-- Start THE INPUT --
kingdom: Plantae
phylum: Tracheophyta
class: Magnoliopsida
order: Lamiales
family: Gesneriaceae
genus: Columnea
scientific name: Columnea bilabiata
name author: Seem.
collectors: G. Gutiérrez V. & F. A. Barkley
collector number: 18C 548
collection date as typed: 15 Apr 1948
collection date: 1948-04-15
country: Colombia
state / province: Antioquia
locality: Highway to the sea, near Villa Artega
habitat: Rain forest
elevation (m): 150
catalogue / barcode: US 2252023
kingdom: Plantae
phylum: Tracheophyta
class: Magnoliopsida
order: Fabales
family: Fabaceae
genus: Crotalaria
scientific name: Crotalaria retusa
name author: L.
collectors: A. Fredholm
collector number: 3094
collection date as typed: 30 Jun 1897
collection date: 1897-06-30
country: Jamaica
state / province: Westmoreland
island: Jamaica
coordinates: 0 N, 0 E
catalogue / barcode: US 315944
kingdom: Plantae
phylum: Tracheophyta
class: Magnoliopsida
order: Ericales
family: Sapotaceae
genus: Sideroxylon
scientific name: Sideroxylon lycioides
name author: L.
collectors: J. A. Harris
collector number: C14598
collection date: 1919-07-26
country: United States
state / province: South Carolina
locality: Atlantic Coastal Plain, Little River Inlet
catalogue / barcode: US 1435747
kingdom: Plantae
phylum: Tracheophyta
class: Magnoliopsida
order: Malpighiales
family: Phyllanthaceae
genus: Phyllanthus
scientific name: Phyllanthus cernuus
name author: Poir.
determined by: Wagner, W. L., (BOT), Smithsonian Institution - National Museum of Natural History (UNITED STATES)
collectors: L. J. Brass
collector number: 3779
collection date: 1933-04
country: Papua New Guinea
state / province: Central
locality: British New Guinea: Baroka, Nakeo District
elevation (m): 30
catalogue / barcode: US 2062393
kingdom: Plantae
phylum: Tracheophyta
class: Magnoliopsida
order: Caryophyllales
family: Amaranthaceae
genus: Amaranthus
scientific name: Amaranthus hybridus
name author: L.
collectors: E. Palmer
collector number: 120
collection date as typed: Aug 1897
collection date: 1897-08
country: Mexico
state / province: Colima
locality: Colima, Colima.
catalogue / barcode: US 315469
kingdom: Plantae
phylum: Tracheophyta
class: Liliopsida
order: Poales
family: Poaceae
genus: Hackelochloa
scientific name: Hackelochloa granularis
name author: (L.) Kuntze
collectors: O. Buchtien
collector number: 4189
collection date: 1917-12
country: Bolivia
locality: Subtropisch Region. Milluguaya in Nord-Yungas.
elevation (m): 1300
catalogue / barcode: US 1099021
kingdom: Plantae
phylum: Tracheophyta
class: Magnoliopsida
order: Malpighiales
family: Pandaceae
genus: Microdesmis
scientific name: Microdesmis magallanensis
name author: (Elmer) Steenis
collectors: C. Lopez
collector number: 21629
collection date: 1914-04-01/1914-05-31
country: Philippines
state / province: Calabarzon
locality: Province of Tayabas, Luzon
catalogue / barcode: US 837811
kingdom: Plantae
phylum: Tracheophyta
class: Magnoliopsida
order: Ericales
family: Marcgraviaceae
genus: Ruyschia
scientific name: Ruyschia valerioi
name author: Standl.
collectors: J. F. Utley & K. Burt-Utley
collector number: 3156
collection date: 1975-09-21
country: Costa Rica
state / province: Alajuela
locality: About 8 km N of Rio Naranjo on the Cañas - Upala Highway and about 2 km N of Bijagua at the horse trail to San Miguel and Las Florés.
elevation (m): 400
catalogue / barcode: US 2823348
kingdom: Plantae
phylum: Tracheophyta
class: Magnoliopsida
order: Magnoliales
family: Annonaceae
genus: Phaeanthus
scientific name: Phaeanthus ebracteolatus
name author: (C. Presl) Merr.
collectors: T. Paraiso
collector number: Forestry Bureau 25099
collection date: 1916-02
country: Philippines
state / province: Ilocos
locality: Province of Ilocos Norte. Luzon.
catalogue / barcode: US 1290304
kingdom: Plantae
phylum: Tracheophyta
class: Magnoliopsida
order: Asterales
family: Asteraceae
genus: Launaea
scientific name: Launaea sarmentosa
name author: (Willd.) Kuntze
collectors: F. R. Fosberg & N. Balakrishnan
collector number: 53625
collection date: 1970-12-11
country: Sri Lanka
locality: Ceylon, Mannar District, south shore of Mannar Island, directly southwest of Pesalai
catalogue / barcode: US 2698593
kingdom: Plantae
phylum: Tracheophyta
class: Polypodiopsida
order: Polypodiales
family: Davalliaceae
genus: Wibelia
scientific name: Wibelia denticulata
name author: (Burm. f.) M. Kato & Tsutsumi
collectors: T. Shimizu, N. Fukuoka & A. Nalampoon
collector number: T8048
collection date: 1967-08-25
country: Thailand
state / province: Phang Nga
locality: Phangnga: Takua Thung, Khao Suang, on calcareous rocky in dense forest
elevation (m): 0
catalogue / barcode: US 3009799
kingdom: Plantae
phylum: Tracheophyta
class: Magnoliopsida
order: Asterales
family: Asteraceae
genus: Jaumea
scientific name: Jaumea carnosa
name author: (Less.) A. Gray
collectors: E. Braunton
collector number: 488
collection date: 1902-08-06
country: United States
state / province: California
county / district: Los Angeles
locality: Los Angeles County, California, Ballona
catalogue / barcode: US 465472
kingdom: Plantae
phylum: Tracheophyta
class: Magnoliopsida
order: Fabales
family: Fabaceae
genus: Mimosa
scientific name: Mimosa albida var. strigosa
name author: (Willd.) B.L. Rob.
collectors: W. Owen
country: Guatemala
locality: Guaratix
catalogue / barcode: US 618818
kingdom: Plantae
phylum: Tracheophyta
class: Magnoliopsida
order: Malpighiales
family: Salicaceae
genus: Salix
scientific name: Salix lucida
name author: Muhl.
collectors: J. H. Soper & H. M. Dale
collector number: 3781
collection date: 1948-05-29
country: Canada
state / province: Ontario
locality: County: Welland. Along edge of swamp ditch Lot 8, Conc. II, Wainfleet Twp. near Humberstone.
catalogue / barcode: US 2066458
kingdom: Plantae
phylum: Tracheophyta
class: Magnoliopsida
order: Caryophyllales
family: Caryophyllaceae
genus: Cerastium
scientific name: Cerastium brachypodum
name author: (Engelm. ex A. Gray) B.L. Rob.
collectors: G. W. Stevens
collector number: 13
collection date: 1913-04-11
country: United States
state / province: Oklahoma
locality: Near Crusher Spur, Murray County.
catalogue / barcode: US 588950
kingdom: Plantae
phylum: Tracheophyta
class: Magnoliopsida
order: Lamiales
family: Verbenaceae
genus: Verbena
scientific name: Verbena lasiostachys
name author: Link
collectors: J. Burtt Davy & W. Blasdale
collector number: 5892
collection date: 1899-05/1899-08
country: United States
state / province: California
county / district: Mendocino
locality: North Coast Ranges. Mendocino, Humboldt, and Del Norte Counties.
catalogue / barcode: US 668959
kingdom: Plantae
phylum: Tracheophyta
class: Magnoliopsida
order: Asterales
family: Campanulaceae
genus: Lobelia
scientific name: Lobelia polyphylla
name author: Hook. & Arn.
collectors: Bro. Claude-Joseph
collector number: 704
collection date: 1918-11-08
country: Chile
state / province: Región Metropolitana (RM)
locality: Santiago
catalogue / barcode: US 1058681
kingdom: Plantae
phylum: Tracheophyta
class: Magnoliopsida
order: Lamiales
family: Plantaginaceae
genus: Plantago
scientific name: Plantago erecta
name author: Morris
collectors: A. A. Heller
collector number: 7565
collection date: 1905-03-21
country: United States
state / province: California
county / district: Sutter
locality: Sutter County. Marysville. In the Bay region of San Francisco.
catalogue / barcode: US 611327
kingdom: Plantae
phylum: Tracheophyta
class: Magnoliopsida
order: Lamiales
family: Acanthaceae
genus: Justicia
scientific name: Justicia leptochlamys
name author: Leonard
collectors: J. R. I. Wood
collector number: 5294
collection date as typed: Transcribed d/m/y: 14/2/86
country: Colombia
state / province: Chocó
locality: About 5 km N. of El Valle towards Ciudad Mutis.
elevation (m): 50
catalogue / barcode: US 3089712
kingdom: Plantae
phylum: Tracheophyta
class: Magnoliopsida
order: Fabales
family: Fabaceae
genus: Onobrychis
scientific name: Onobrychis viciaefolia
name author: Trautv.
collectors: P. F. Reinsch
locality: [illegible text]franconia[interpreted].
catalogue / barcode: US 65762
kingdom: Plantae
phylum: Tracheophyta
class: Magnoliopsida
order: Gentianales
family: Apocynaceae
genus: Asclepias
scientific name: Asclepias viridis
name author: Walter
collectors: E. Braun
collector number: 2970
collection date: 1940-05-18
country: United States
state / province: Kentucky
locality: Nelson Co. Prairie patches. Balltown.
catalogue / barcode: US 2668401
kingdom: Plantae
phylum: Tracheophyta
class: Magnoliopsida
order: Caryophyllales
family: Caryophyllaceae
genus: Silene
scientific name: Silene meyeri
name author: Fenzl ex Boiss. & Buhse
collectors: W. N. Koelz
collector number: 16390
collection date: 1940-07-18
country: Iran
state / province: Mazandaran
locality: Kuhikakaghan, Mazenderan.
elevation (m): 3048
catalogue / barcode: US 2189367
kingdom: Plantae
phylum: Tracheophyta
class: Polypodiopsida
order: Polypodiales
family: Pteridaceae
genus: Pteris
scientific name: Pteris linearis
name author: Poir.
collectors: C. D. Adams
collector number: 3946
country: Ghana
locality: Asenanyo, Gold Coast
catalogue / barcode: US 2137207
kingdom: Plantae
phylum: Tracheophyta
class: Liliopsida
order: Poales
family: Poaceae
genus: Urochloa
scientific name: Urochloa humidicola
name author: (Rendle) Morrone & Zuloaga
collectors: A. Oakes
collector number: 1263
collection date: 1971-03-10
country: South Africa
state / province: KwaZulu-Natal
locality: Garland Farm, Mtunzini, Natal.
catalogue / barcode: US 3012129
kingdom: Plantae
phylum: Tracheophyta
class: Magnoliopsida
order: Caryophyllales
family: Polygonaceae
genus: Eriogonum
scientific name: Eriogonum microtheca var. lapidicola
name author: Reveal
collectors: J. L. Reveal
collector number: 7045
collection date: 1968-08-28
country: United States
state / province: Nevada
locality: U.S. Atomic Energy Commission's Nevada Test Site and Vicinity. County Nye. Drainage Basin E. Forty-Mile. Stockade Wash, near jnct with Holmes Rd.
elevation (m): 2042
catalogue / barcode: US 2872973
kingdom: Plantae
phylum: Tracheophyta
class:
-- End THE INPUT --
STATED GOAL. Extract the lines of the items from the line containing "collector number: 3156" up to and including the line containing "scientific name: Phaeanthus ebracteolatus", and repeat them verbatim.

EXERCISE ANSWER.
collector number: 3156
collection date: 1975-09-21
country: Costa Rica
state / province: Alajuela
locality: About 8 km N of Rio Naranjo on the Cañas - Upala Highway and about 2 km N of Bijagua at the horse trail to San Miguel and Las Florés.
elevation (m): 400
catalogue / barcode: US 2823348
kingdom: Plantae
phylum: Tracheophyta
class: Magnoliopsida
order: Magnoliales
family: Annonaceae
genus: Phaeanthus
scientific name: Phaeanthus ebracteolatus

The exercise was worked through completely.